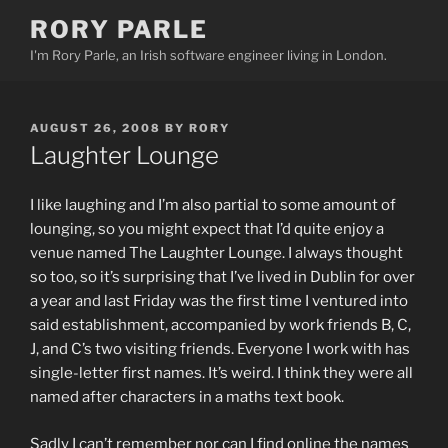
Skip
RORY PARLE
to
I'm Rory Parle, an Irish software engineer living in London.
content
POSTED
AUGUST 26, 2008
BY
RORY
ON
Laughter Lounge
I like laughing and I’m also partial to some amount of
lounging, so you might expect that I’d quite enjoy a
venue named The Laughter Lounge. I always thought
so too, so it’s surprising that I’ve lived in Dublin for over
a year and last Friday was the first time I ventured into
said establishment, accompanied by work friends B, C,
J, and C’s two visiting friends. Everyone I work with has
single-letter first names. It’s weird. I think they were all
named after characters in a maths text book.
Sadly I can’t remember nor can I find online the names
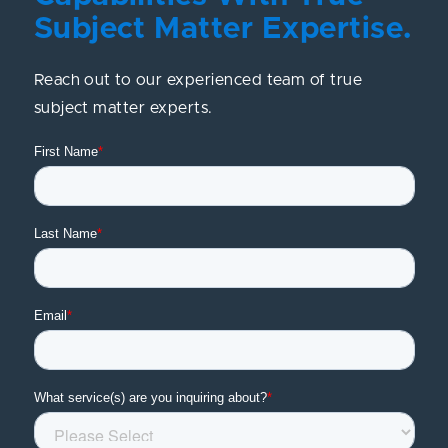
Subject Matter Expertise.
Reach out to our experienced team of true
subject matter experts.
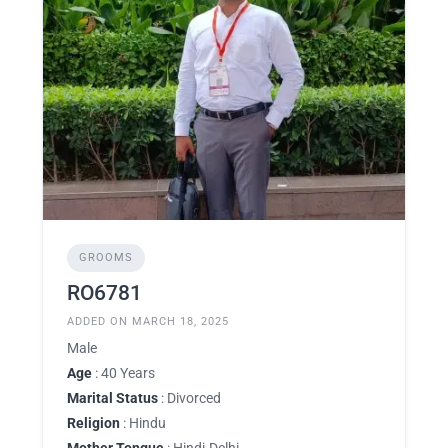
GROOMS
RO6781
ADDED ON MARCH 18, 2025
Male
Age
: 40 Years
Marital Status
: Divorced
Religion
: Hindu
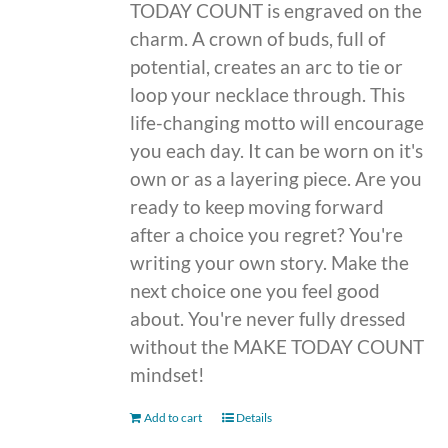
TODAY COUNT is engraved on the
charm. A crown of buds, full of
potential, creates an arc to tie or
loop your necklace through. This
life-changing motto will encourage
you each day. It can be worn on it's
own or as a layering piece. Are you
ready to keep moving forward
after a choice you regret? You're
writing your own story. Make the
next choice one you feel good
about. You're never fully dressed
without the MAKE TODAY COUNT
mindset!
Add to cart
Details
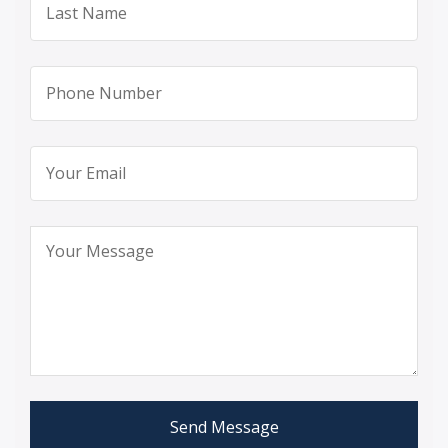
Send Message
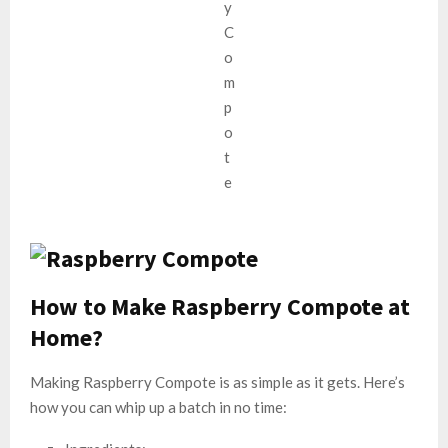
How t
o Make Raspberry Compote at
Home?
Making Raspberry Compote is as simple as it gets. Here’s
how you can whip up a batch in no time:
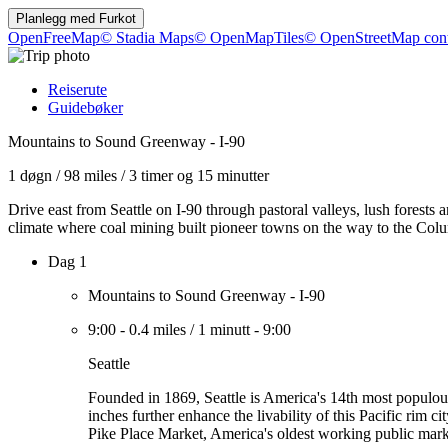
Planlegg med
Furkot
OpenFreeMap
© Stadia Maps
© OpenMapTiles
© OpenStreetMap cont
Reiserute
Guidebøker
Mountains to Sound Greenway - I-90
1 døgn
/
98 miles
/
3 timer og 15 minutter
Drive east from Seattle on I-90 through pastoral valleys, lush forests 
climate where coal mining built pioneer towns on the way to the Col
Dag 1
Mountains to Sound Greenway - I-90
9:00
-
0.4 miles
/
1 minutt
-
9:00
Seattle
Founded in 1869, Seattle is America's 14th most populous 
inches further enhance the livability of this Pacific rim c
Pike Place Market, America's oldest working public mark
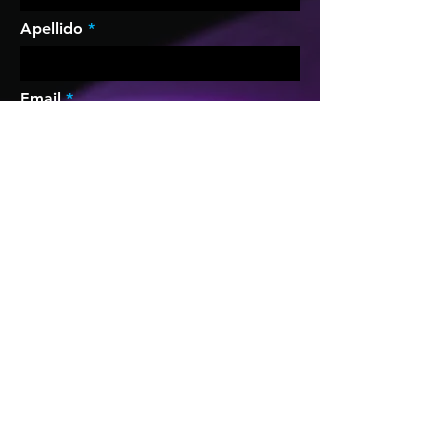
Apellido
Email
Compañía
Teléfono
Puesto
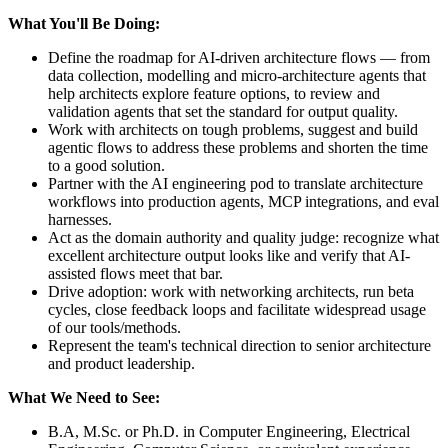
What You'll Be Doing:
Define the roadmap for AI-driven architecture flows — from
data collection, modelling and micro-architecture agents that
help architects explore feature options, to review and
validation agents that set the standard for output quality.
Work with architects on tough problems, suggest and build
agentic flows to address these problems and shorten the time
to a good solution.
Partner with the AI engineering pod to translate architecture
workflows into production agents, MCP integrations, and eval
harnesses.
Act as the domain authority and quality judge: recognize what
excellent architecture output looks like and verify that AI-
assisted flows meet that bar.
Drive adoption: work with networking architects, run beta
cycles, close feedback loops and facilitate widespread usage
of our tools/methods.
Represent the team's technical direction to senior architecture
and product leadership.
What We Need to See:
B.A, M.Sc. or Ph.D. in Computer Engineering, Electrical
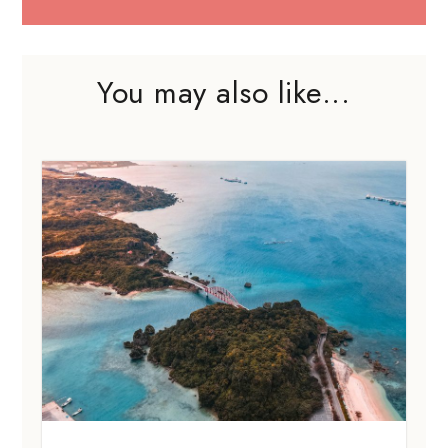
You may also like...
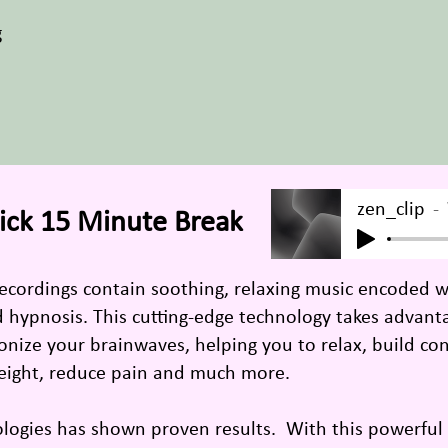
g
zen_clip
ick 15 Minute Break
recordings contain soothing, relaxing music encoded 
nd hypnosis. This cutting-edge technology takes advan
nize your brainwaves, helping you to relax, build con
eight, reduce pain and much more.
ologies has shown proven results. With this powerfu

________________________________________

Copy out each line in the preceding records that contains "your".

TASK ANSWER:
loop your necklace through. This
writing your own story. Make the
nize your brainwaves, helping you to relax, build con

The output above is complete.